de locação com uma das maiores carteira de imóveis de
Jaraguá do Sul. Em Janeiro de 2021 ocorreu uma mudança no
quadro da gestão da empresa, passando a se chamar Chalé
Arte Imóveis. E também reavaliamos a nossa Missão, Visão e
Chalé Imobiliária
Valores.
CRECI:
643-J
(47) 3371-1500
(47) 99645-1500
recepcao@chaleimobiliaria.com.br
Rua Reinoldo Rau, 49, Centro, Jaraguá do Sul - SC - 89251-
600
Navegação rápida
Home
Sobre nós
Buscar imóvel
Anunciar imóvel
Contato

------

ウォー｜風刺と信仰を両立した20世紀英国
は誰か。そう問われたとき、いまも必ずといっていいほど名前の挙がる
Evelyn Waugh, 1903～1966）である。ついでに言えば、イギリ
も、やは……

------

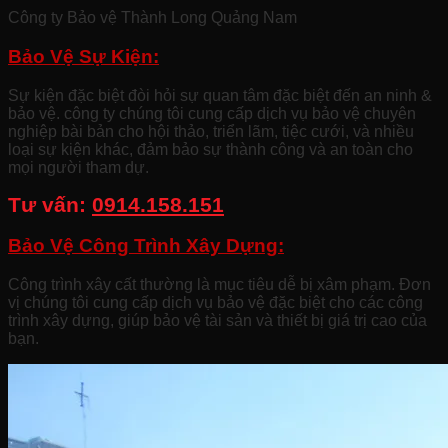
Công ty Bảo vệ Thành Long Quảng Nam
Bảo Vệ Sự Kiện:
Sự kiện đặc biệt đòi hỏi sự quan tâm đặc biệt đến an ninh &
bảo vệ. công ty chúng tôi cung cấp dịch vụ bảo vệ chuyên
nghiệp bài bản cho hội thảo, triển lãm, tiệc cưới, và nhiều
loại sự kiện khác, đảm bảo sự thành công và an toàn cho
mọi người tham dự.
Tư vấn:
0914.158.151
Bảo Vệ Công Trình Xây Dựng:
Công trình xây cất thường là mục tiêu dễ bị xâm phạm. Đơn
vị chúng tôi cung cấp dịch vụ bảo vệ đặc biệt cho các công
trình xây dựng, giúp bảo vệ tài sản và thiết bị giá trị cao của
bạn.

------

Determine how many lines in the records contain "chúng", and reply with the number only.

2